--- Materials provided Enclosed Below ---

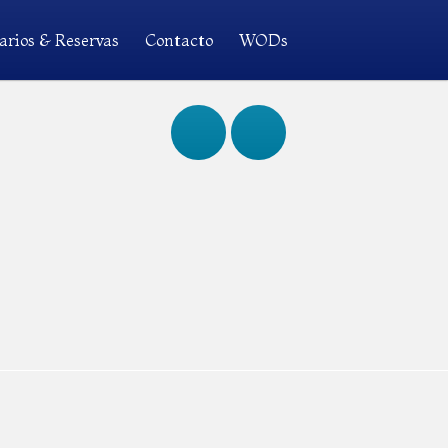
arios & Reservas
Contacto
WODs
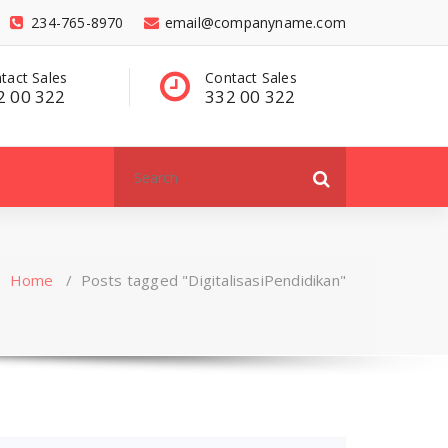
234-765-8970
email@companyname.com
tact Sales
Have a questions?
C
2 00 322
contact@dummy
3
.com
Search
for:
Home
/
Posts tagged "DigitalisasiPendidikan"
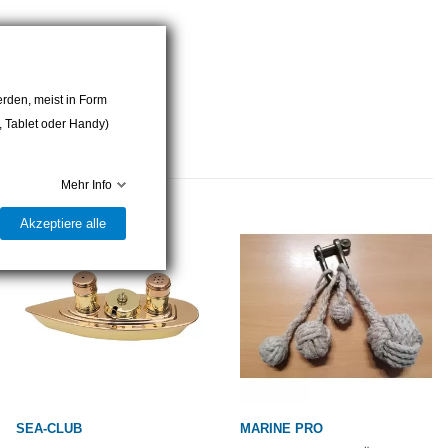
rden, meist in Form
r, Tablet oder Handy)
Mehr Info
Akzeptiere alle
SEA-CLUB
MARINE PRO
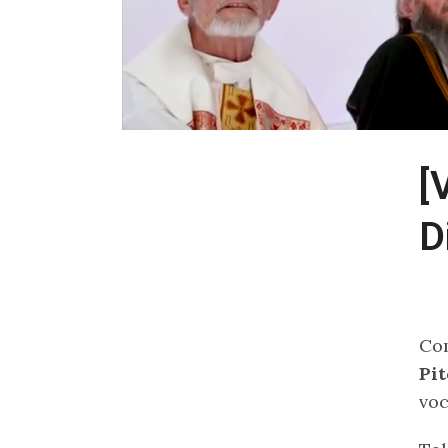
[
D
Co
Pi
voc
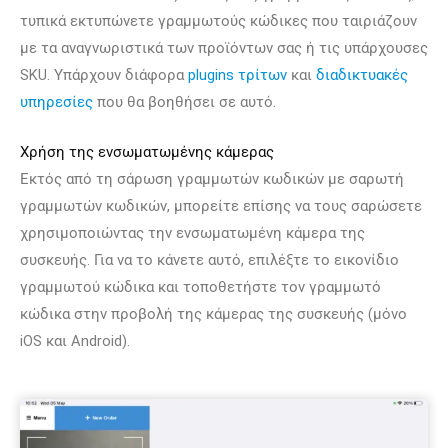
τυπικά εκτυπώνετε γραμμωτούς κώδικες που ταιριάζουν
με τα αναγνωριστικά των προϊόντων σας ή τις υπάρχουσες
SKU. Υπάρχουν διάφορα
plugins τρίτων
και
διαδικτυακές
υπηρεσίες
που θα βοηθήσει σε αυτό.
Χρήση της ενσωματωμένης κάμερας
Εκτός από τη σάρωση γραμμωτών κωδικών με σαρωτή
γραμμωτών κωδικών, μπορείτε επίσης να τους σαρώσετε
χρησιμοποιώντας την ενσωματωμένη κάμερα της
συσκευής. Για να το κάνετε αυτό, επιλέξτε το εικονίδιο
γραμμωτού κώδικα και τοποθετήστε τον γραμμωτό
κώδικα στην προβολή της κάμερας της συσκευής (μόνο
iOS και Android).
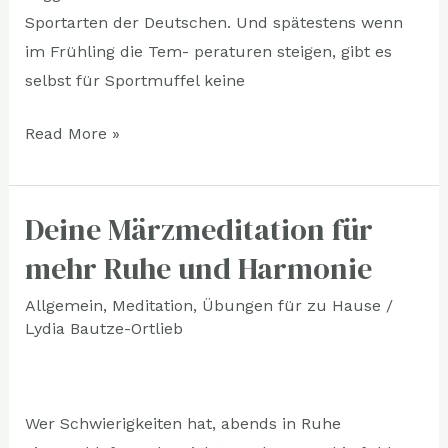
Sportarten der Deutschen. Und spätestens wenn
im Frühling die Tem- peraturen steigen, gibt es
selbst für Sportmuffel keine
Read More »
Deine Märzmeditation für
Deine
Märzmeditation
mehr Ruhe und Harmonie
für
Allgemein
,
Meditation
,
Übungen für zu Hause
/
mehr
Lydia Bautze-Ortlieb
Ruhe
und
Harmonie
Wer Schwierigkeiten hat, abends in Ruhe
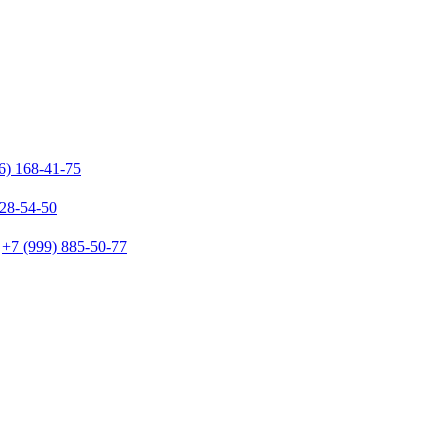
6) 168-41-75
128-54-50
+7 (999) 885-50-77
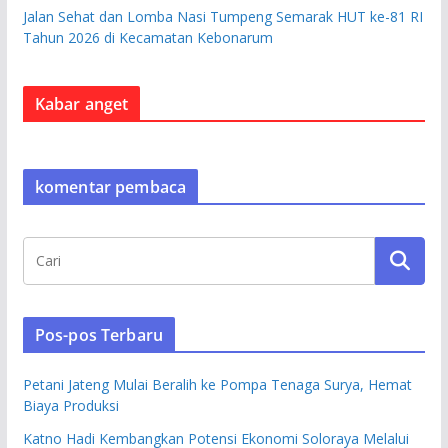
Jalan Sehat dan Lomba Nasi Tumpeng Semarak HUT ke-81 RI
Tahun 2026 di Kecamatan Kebonarum
Kabar anget
komentar pembaca
Pos-pos Terbaru
Petani Jateng Mulai Beralih ke Pompa Tenaga Surya, Hemat
Biaya Produksi
Katno Hadi Kembangkan Potensi Ekonomi Soloraya Melalui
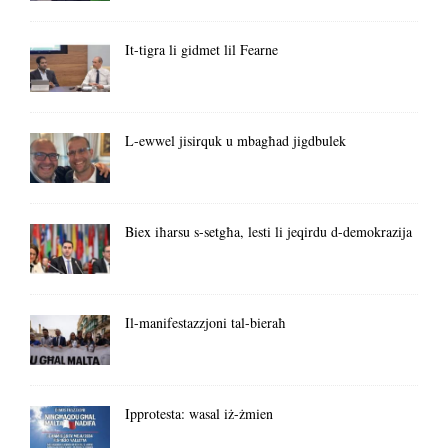
It-tigra li gidmet lil Fearne
L-ewwel jisirquk u mbagħad jigdbulek
Biex iħarsu s-setgħa, lesti li jeqirdu d-demokrazija
Il-manifestazzjoni tal-bieraħ
Ipprotesta: wasal iż-żmien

--- End of Enclosed Materials provided ---

_Prompt_.
Only one stretch of the material above is wanted: the line containing "συσκευής. Για να" through the line containing "Kabar anget". Restate it word for word, minus the pictures.

_Solution to this exercise_.
συσκευής. Για να το κάνετε αυτό, επιλέξτε το εικονίδιο
γραμμωτού κώδικα και τοποθετήστε τον γραμμωτό
κώδικα στην προβολή της κάμερας της συσκευής (μόνο
iOS και Android).
Sportarten der Deutschen. Und spätestens wenn
im Frühling die Tem- peraturen steigen, gibt es
selbst für Sportmuffel keine
Read More »
Deine Märzmeditation für
Deine
Märzmeditation
mehr Ruhe und Harmonie
für
Allgemein
,
Meditation
,
Übungen für zu Hause
/
mehr
Lydia Bautze-Ortlieb
Ruhe
und
Harmonie
Wer Schwierigkeiten hat, abends in Ruhe
6) 168-41-75
128-54-50
+7 (999) 885-50-77
Jalan Sehat dan Lomba Nasi Tumpeng Semarak HUT ke-81 RI
Tahun 2026 di Kecamatan Kebonarum
Kabar anget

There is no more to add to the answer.